= What the exercise asks =
Repeat word for word the lines from the top of the records through the line containing "His next job", and skip the pictures.

= Recorded data =
%%
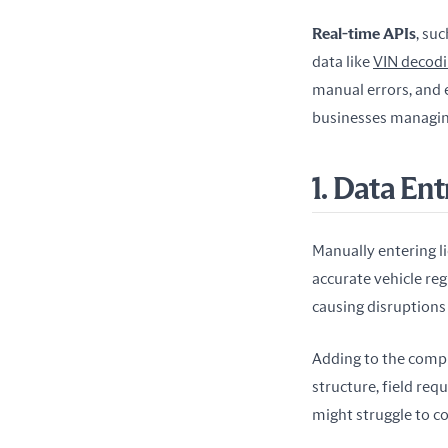
Real-time APIs
, su
data like 
VIN decod
manual errors, and e
businesses managing
1. Data En
Manually entering li
accurate vehicle regi
causing disruptions 
Adding to the comple
structure, field req
might struggle to c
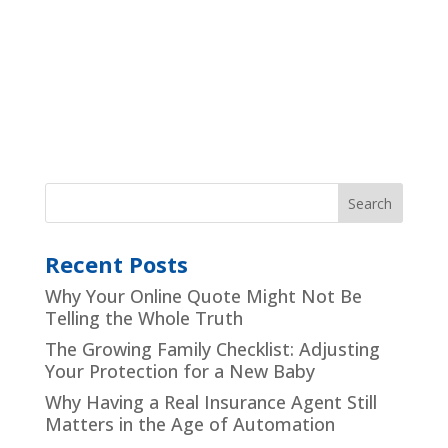
Recent Posts
Why Your Online Quote Might Not Be
Telling the Whole Truth
The Growing Family Checklist: Adjusting
Your Protection for a New Baby
Why Having a Real Insurance Agent Still
Matters in the Age of Automation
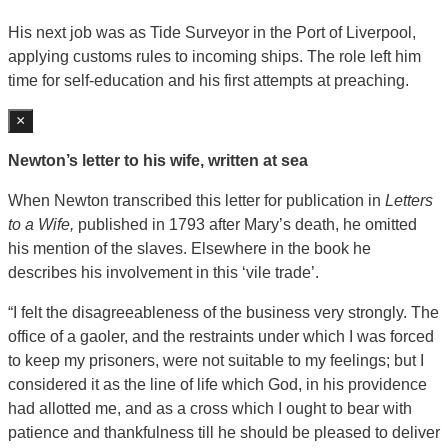
His next job was as Tide Surveyor in the Port of Liverpool,
applying customs rules to incoming ships. The role left him
time for self-education and his first attempts at preaching.
×
Newton’s letter to his wife, written at sea
When Newton transcribed this letter for publication in
Letters
to a Wife,
published in 1793 after Mary’s death, he omitted
his mention of the slaves. Elsewhere in the book he
describes his involvement in this ‘vile trade’.
“I felt the disagreeableness of the business very strongly. The
office of a gaoler, and the restraints under which I was forced
to keep my prisoners, were not suitable to my feelings; but I
considered it as the line of life which God, in his providence
had allotted me, and as a cross which I ought to bear with
patience and thankfulness till he should be pleased to deliver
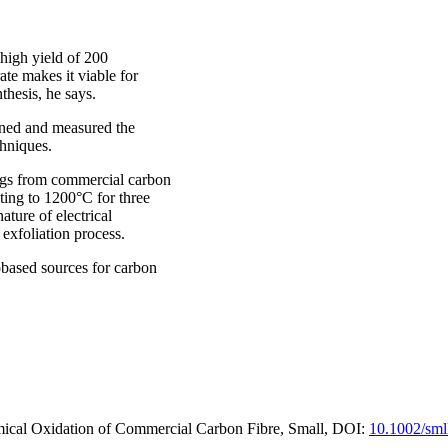
high yield of 200
ate makes it viable for
thesis, he says.
ined and measured the
chniques.
ngs from commercial carbon
ting to 1200°C for three
ture of electrical
 exfoliation process.
iobased sources for carbon
ical Oxidation of Commercial Carbon Fibre, Small, DOI:
10.1002/sml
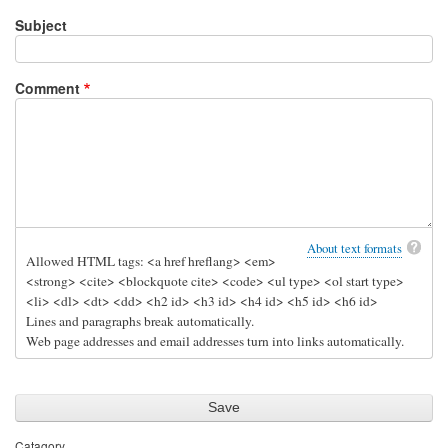
Subject
Comment
About text formats
Allowed HTML tags: <a href hreflang> <em>
<strong> <cite> <blockquote cite> <code> <ul type> <ol start type>
<li> <dl> <dt> <dd> <h2 id> <h3 id> <h4 id> <h5 id> <h6 id>
Lines and paragraphs break automatically.
Web page addresses and email addresses turn into links automatically.
Catagory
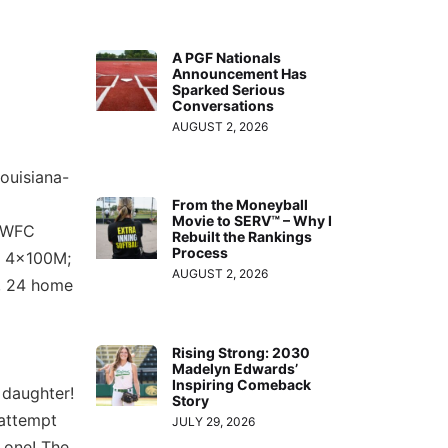
A PGF Nationals
Announcement Has
Sparked Serious
Conversations
AUGUST 2, 2026
ouisiana-
From the Moneyball
Movie to SERV™ – Why I
8 WFC
Rebuilt the Rankings
Process
d 4x100M;
AUGUST 2, 2026
e, 24 home
Rising Strong: 2030
Madelyn Edwards’
Inspiring Comeback
 daughter!
Story
 attempt
JULY 29, 2026
 one! The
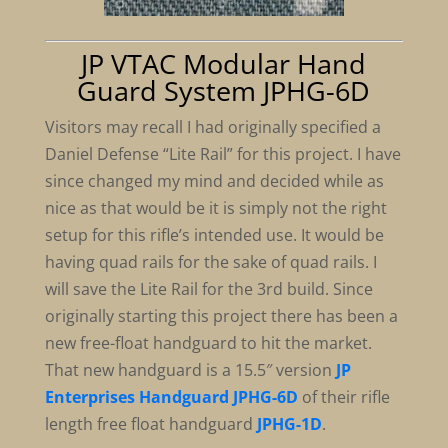
JP VTAC Modular Hand
Guard System JPHG-6D
Visitors may recall I had originally specified a
Daniel Defense “Lite Rail” for this project. I have
since changed my mind and decided while as
nice as that would be it is simply not the right
setup for this rifle’s intended use. It would be
having quad rails for the sake of quad rails. I
will save the Lite Rail for the 3rd build. Since
originally starting this project there has been a
new free-float handguard to hit the market.
That new handguard is a 15.5″ version
JP
Enterprises Handguard JPHG-6D
of their rifle
length free float handguard
JPHG-1D
.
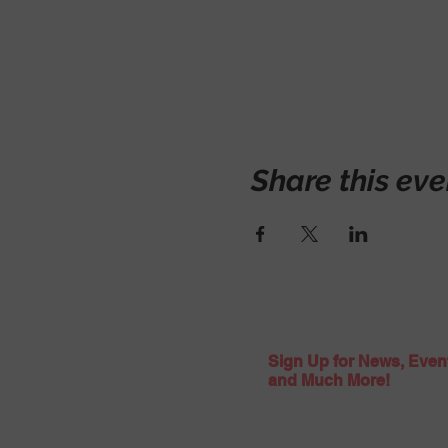
Share this eve
Sign Up for News, Even
and Much More!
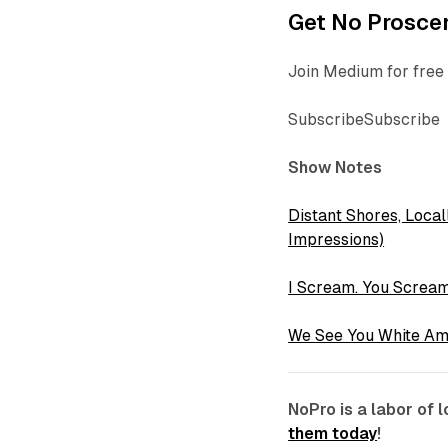
Get No Proscen
Join Medium for free 
SubscribeSubscribe
Show Notes
Distant Shores, Local
Impressions)
I Scream. You Screa
We See You White Am
NoPro is a labor of
them today
!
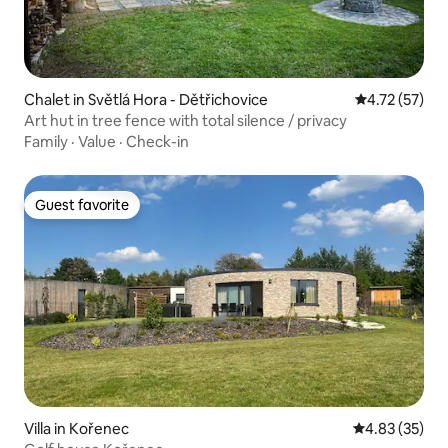
Chalet in Světlá Hora - Dětřichovice
4.72 out of 5
4.72 (57)
Art hut in tree fence with total silence / privacy
Family
·
Value
·
Check-in
Guest favorite
Guest favorite
Villa in Kořenec
4.83 out of 5 
4.83 (35)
%%
= Solution to the problem =
Real-time APIs
, su
data like 
VIN decod
manual errors, and e
businesses managing
1. Data En
Manually entering li
accurate vehicle regi
causing disruptions 
Adding to the comple
structure, field req
might struggle to c
Recent Posts
Why Your Online Quote Might Not Be
Telling the Whole Truth
The Growing Family Checklist: Adjusting
Your Protection for a New Baby
Why Having a Real Insurance Agent Still
Matters in the Age of Automation
His next job was as Tide Surveyor in the Port of Liverpool,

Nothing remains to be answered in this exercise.